What is the place of the church?

A fundamental shift in my thinking has occurred around the issues surrounding church and society. Growing up in fundamentalism, the church was seen as a retreat from culture, in perpetual conflict with "the world." The battle cry was to uphold moral values against a godless society and "swim against the tide." By the time I left home, I was rather tired of the warfare stance that considered everyone else enemies and drew a clear line between "them" and "us." So I explored different options. A view that is popular in some circles (and advocated by authors like Darryl Hart and Michael Horton) is a theory of "two kingdoms." In this view, a very clear line is drawn between the church as spiritual and culture as secular. It affirms that culture was good (though this is almost invariably used to mean "Western culture") and that Christians should constructively engage it. It insists that the church disengage from politics and society, allowing its members to pursue their lives separately in two places, the church and the world.

About the same time I was studying this theory, I was studying cultural history in college. I read the history of the conquest of the Americas from new eyes. I knew that my faith had been used to not only justify but endorse the Crusades or the Inquisition. But it came home to me as I read some of the words written by religious leaders in the 16th century, arguing that the native peoples of what became Latin America were “barbarians” and somehow less than human. I suddenly became more aware that this was the case throughout history—that my faith had been used time and time again to uphold empire and to oppress.

I also began to realize that this dualistic concept of church and world had been used to support the status quo. For example, the South African Dutch church’s defense of apartheid and the American Presbyterian church’s defense of slavery in the south both appealed to the supposition that the church had no business engaging in cultural issues. The attitude that the church is “spiritual” somehow meant that they had no say in the society at large. I was struck by the insidiousness of this capitulation to cultural evil. Marx critiques Christianity for this;

The social principles of Christianity point to heaven as the compensation for all the crimes that are committed on earth. The social principles of Christianity explain all the viciousness of oppressors as a just punishment either for original sin or other sins, or as trials that the Lord, in infinite wisdom, inflicts on those the Lord has redeemed. The social principles of Christianity preach cowardice…

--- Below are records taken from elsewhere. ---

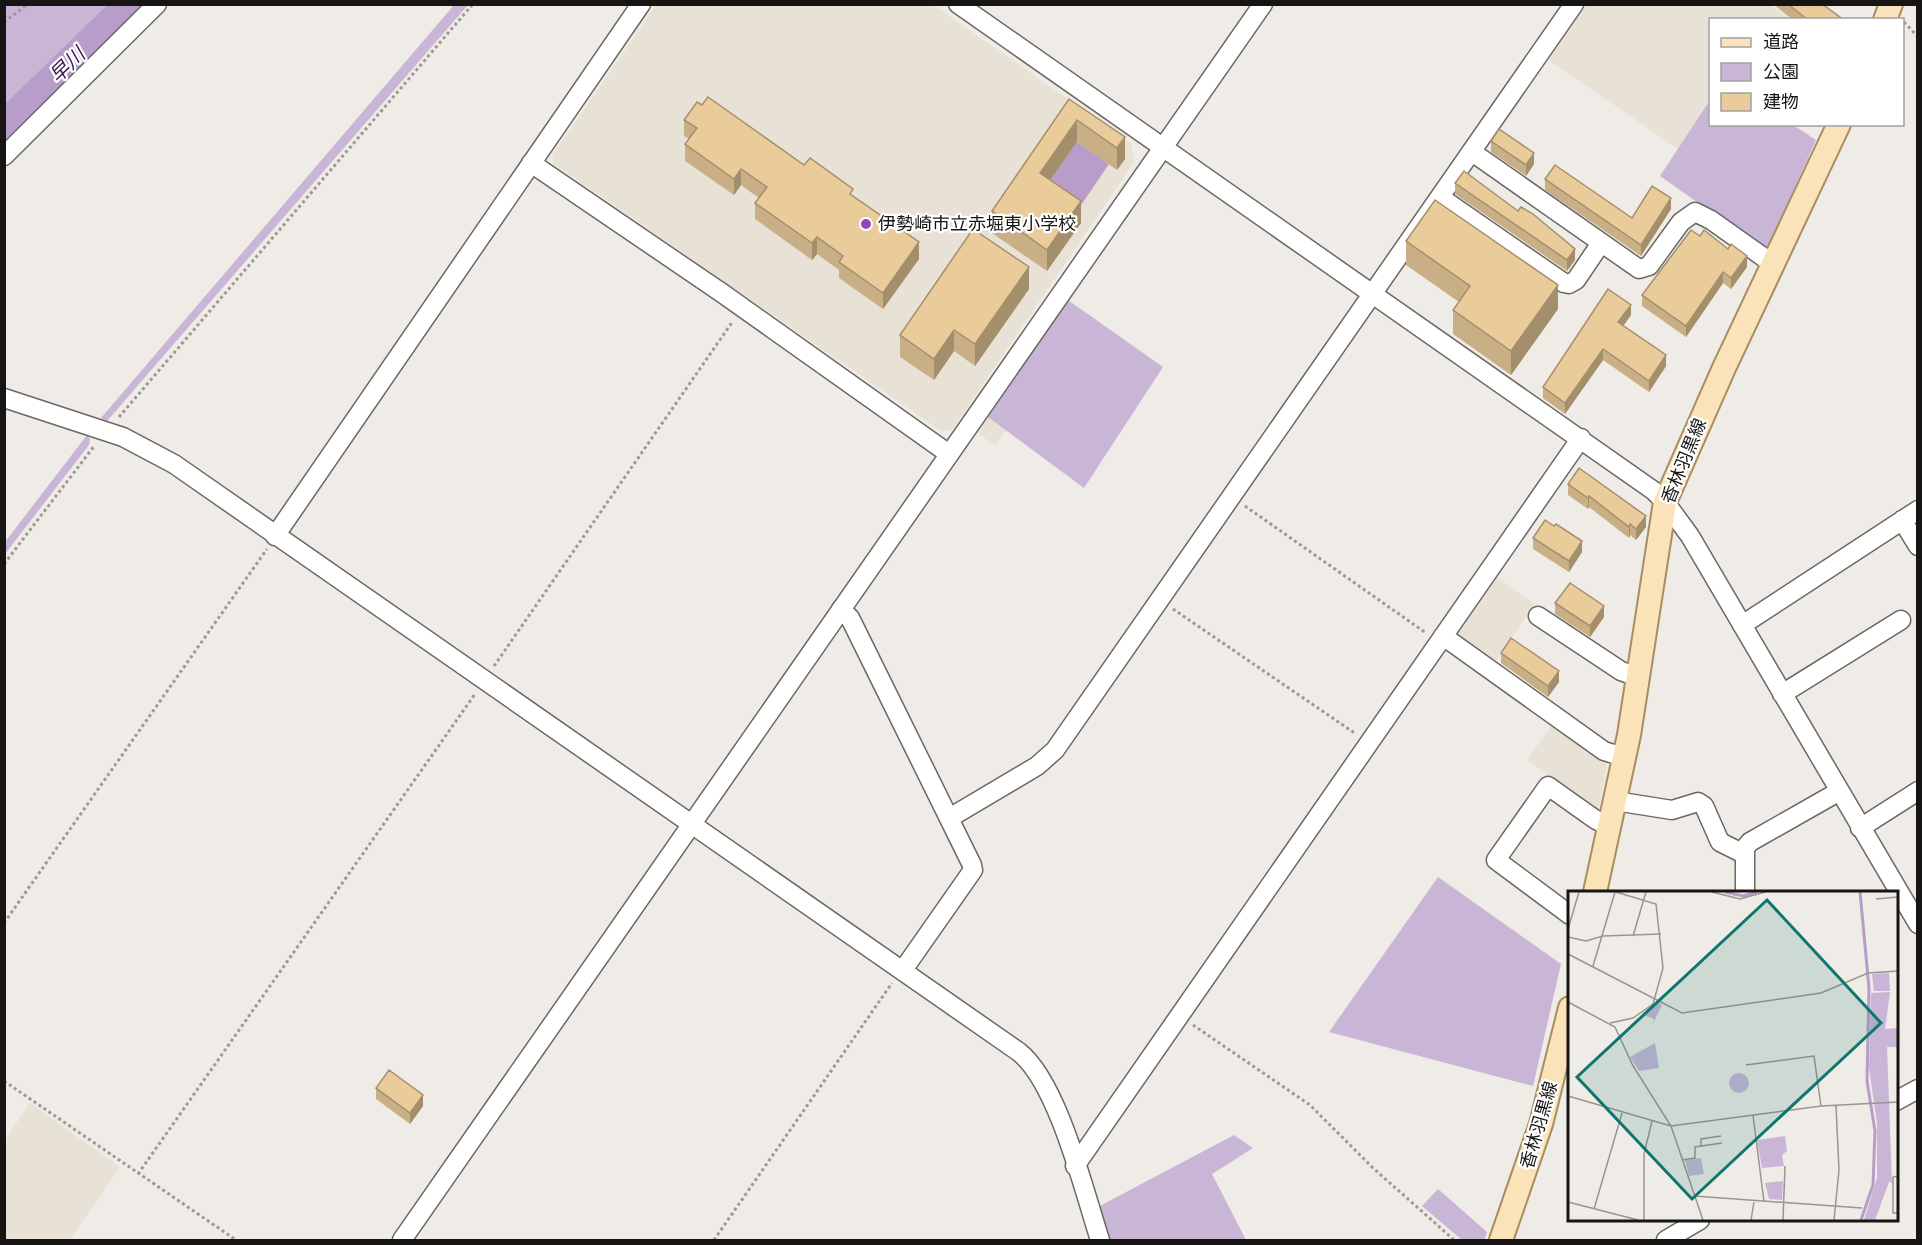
<svg xmlns="http://www.w3.org/2000/svg" width="1922" height="1245" viewBox="0 0 1922 1245" font-family="Poppins,'Noto Sans JP',sans-serif">
<style>
.built{fill:#e8e1d5}
.green{fill:#c9b6d7}
.water{fill:#b89dcb}
.lines{fill:none;stroke-linecap:round;stroke-linejoin:round}
.river{stroke:#b89dcb;stroke-width:30}
.minor-casing{stroke:#6b6864;stroke-width:21}
.major-casing{stroke:#a88d60;stroke-width:26}
.path{stroke:#9c9a96;stroke-width:3;stroke-dasharray:3 3;stroke-linecap:butt}
.minor{stroke:#fff;stroke-width:18}
.major{stroke:#fae2b9;stroke-width:22}
.wall{fill:#c9af85}
.shaded-wall{fill:#a48f6c}
.building{fill:#eacc9b;stroke:#a48f6c;stroke-width:1.5}
.poi-dot{fill:#9148ba;stroke:#fff;stroke-width:2}
.labels{text-anchor:middle;stroke-width:4.5;stroke-linejoin:round;paint-order:stroke}
.poi-label{font-size:18px;fill:#161513;stroke:#fff;text-anchor:start}
.street-label{font-size:18px;fill:#161513;stroke:#fff}
.water-label{font-size:20px;font-style:italic;fill:#3b174f;stroke:#fff}
.inset-river{fill:none;stroke:#b89dcb;stroke-width:3}
.inset-road{fill:none;stroke:#989592;stroke-width:1.5}
.view{fill:#0f766e;fill-opacity:0.15;stroke:#0f766e;stroke-width:3}
.inset-edge{fill:none;stroke:#161513;stroke-width:3}
</style>
<rect width="100%" height="100%" fill="#efebe6"/>
<path class="built" d="M932 4 1131 143 1134 162 952 430 941 431 554 164 552 156 656 5Z
M1683 4 1769 5 1790 19 1710 20V100L1678 149 1543 56 1579 5Z
M985 415 1006 430 995 446 974 430Z
M1494 575 1535 604 1494 663 1458 638 1457 628Z
M1555 721 1608 760 1598 812 1527 760Z
M30 1103 120 1167 70 1240H5V1140Z"/>
<path class="green" d="M5 4H109V5L5 108Z
M454 5H468L107 421 101 418Z
M1710 100V124L1793 125 1816 140 1768 248H1762L1660 176Z
M1065 298 1163 367 1084 488 985 415Z
M87 435 90 439 89 445 5 554V542Z
M1438 877 1561 964 1533 1086 1329 1032Z
M1234 1135 1253 1148 1212 1174 1246 1240H1106L1096 1208Z
M1438 1189 1487 1232 1484 1240H1462L1422 1206Z"/>
<path class="water" d="M1077 142 1109 164 1073 217 1040 195Z"/>
<g class="lines">
<path class="river" d="M4 126 130 4"/>
<defs>
<path id="minor" d="M958 4 1654 491 1665 502 1690 536 1918 924
M1472 152 1639 269 1649 266 1681 222 1695 212 1711 220 1773 264
M4 156 157 4
M531 163 722 293 949 454
M1441 198 1564 283 1569 284 1576 280 1601 243
M4 398 123 437 174 464 1019 1052C1058 1083 1084 1191 1100 1240
M1902 520 1918 546
M275 536 641 4
M841 609 850 618 972 865 973 870 903 970
M1538 616 1621 671 1638 677
M1742 625 1918 510
M1443 636 1604 751 1624 757
M1782 694 1901 620
M1615 801 1672 810 1698 802 1704 806 1720 842 1744 854
M951 817 1037 766 1055 750 1574 4
M1860 828 1918 791
M1745 892V848L1750 842 1838 792
M1570 915 1496 860 1548 786 1596 820 1610 826
M1896 1101 1918 1089
M1075 1166 1581 438
M402 1240 1263 4
M1666 1240 1700 1220"/>
<path id="major" d="M1885 20 1891 4
M1595 892 1629 735 1665 502 1724 368 1839 124
M1501 1240 1541 1124 1570 1008"/>
</defs>
<use href="#minor" class="minor-casing"/>
<use href="#major" class="major-casing"/>
<path class="path" d="M4 22 28 4
M1904 22 1918 37
M119 417 473 4
M1245 506 1426 633
M4 564 95 445
M1173 609 1356 734
M494 666 733 321
M4 923 267 549
M1193 1025 1310 1105 1372 1167 1454 1240
M4 1081 236 1240
M138 1174 475 694
M714 1240 892 983"/>
<use href="#minor" class="minor"/>
<use href="#major" class="major"/>
</g>
<path class="wall" d="M1773 4H1822L1844 20H1793Z
M1069 99 1125 137V159L1117 170 1077 142 1050 180 1081 223 1047 271 992 233V211Z
M702 105 804 165 853 196 919 259 883 309 839 278V270L817 254 812 260 755 219V203L759 198 741 185 734 195 685 161V144L689 139 684 136V120Z
M1491 141 1534 164 1526 176 1491 152Z
M1545 179 1632 218 1671 209 1641 256 1545 190Z
M1455 183 1575 260 1567 271 1455 194Z
M1700 236 1747 267 1731 289 1723 283 1686 337 1642 306V295Z
M1406 241 1558 309 1511 375 1453 334V310L1459 302 1406 265Z
M1029 289 975 366 954 351 934 380 900 357V335Z
M1631 315 1623 326 1666 366 1649 392 1603 360 1565 414 1543 398V387Z
M1568 484 1646 527 1636 540 1630 535 1629 538 1589 507 1588 509 1568 495Z
M1554 526 1582 552 1569 572 1533 549V538Z
M1555 603 1604 617 1590 637 1555 614Z
M1501 653 1559 682 1548 697 1501 663Z
M376 1088 423 1106 410 1124 376 1099Z"/>
<path class="shaded-wall" d="M1077 120V142L1040 195V173Z
M1125 137V159L1117 170V148Z
M1534 153V164L1526 176V165Z
M741 169V185L734 195V179Z
M1671 198V209L1641 256V245Z
M1081 201V223L1047 271V250Z
M817 237V254L812 260V243Z
M919 242V259L883 309V293Z
M1575 249V260L1567 271V260Z
M1747 256V267L1731 289V278Z
M1029 267V289L975 366V344Z
M1723 272V283L1686 337V326Z
M1558 285V309L1511 375V351Z
M1631 305V315L1618 333V322Z
M954 330V351L934 380V359Z
M1603 349V360L1565 414V403Z
M1666 355V366L1649 392V381Z
M1589 496V507L1588 509V498Z
M1646 516V527L1636 540V529Z
M1630 524V535L1629 538V527Z
M1582 541V552L1569 572V561Z
M1604 606V617L1590 637V626Z
M1559 671V682L1548 697V686Z
M423 1095V1106L410 1124V1113Z"/>
<path class="building" d="M1788 4H1822L1844 20H1808Z
M708 97 804 165 810 158 853 189 850 194 919 242 883 293 839 262 843 256 817 237 812 243 755 203 767 187 741 169 734 179 685 144 697 128 684 120 697 102 702 105Z
M1069 99 1125 137 1117 148 1077 120 1040 173 1081 201 1047 250 992 211Z
M1499 129 1534 153 1526 165 1491 141Z
M1555 165 1632 218 1652 186 1671 198 1641 245 1545 179Z
M1464 171 1518 211 1521 207 1533 214 1575 249 1567 260 1455 183Z
M1435 200 1558 285 1511 351 1453 310 1470 286 1406 241Z
M973 229 1029 267 975 344 954 330 934 359 900 335Z
M1691 230 1700 236 1704 230 1728 249 1731 244 1747 256 1731 278 1723 272 1686 326 1642 295Z
M1608 289 1631 305 1618 322 1666 355 1649 381 1603 349 1565 403 1543 387Z
M1579 468 1646 516 1636 529 1630 524 1629 527 1589 496 1588 498 1568 484Z
M1545 520 1554 526 1556 524 1582 541 1569 561 1533 538Z
M1570 583 1604 606 1590 626 1555 603Z
M1511 638 1559 671 1548 686 1501 653Z
M389 1070 423 1095 410 1113 376 1088Z"/>
<circle class="poi-dot" cx="866" cy="224" r="6"/>
<g class="labels">
<g class="poi-label">
<text x="878" y="230">伊勢崎市立赤堀東小学校</text>
</g>
<g class="street-label">
<text transform="translate(1684 461) rotate(-68)" y="6">香林羽黒線</text>
<text transform="translate(1539 1125) rotate(-74)" y="6">香林羽黒線</text>
</g>
<g class="water-label">
<text transform="translate(67 65) rotate(-44)" y="7">早川</text>
</g>
</g>
<g transform="translate(1568 891)">
<rect width="330" height="330" fill="#efebe6"/>
<path d="M321 82 322 100H306L304 83ZM322 101 317 138 330 137V156H319L324 292 321 291 307 329H296L309 287V232L301 177 303 102ZM90 111 94 114 84 134 86 128 74 123ZM87 152 91 177 71 180 62 166ZM161 192a10 10 0 1 1 20 0a10 10 0 1 1-20 0ZM217 245 219 260 214 264 216 275 194 277 189 249ZM133 267 136 283 121 285 117 269ZM215 290 214 309 201 308 197 292Z" fill="#c9b6d7"/>
<path class="inset-river" d="M157 1 175 5 189 1M292 1 301 97 299 190 307 240 305 294 293 329"/>
<path class="inset-road" d="M144 1 172 8 197 1M308 8 330 6M0 38 11 1M65 45 78 1M0 46 18 50 35 45 93 43M0 63 114 122 253 102 300 82 330 80M25 75 47 1M0 111 47 136 65 175 103 235 135 329M42 132 65 127 85 113 95 77 88 13 48 1M178 174 246 165 253 215M0 205 103 235 253 215 330 211M185 224 196 311M133 255V248L153 245M114 269 127 267V256L154 252M330 285 325 286V322H330M126 305 294 317M0 311 70 329M26 318 54 222M76 329V263L84 230M183 329 186 311M215 329 217 275M266 329 271 279 268 215"/>
<path class="view" d="M199 9 313 132 124 308 9 186Z"/>
<rect width="330" height="330" class="inset-edge"/>
</g>
<rect width="1922" height="1245" fill="none" stroke="#161513" stroke-width="12"/>
<rect x="1709" y="18" width="195" height="108" fill="#ffffff" stroke="#a2a1a1" stroke-width="1.5"/>
<rect x="1721" y="38" width="30" height="9" fill="#fae2b9" stroke="#a2a1a1" stroke-width="1.5"/>
<text x="1763" y="48" font-size="18" fill="#161513">道路</text>
<rect x="1721" y="63" width="30" height="18" fill="#c9b6d7" stroke="#a2a1a1" stroke-width="1.5"/>
<text x="1763" y="78" font-size="18" fill="#161513">公園</text>
<rect x="1721" y="93" width="30" height="18" fill="#eacc9b" stroke="#a2a1a1" stroke-width="1.5"/>
<text x="1763" y="108" font-size="18" fill="#161513">建物</text>
</svg>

One of the most influential people in my thinking on this issue has been Gustavo Gutierrez, the Latin American liberation theologian. He insists that there is no neutral ground for the church. A church that refuses to speak against social evil is a church that is allowing social evil to continue unchecked. There is no hiding behind the dualistic Western thinking that spiritual can be separated from social and physical. Indifference, says Miroslav Volf, is far more destructive than hate and Gutierrez castigates a church that will take refuge in the spiritual while ignoring the very real needs of the poor. He insists that “history is one” and Christ’s redemptive works embrace all aspects of existence. The coming kingdom includes real peace and justice and love. The church must stop simply talking about fellowship and Christian unity and work to bring it about in concrete terms. Salvation involves the whole person.

This has radically altered my way of thinking about God and the world. It has opened my eyes to the need to introduce a radical understanding of the imago dei, the inherent worth of every human being and the missio dei, the mission of the church to be the agent of God in the world.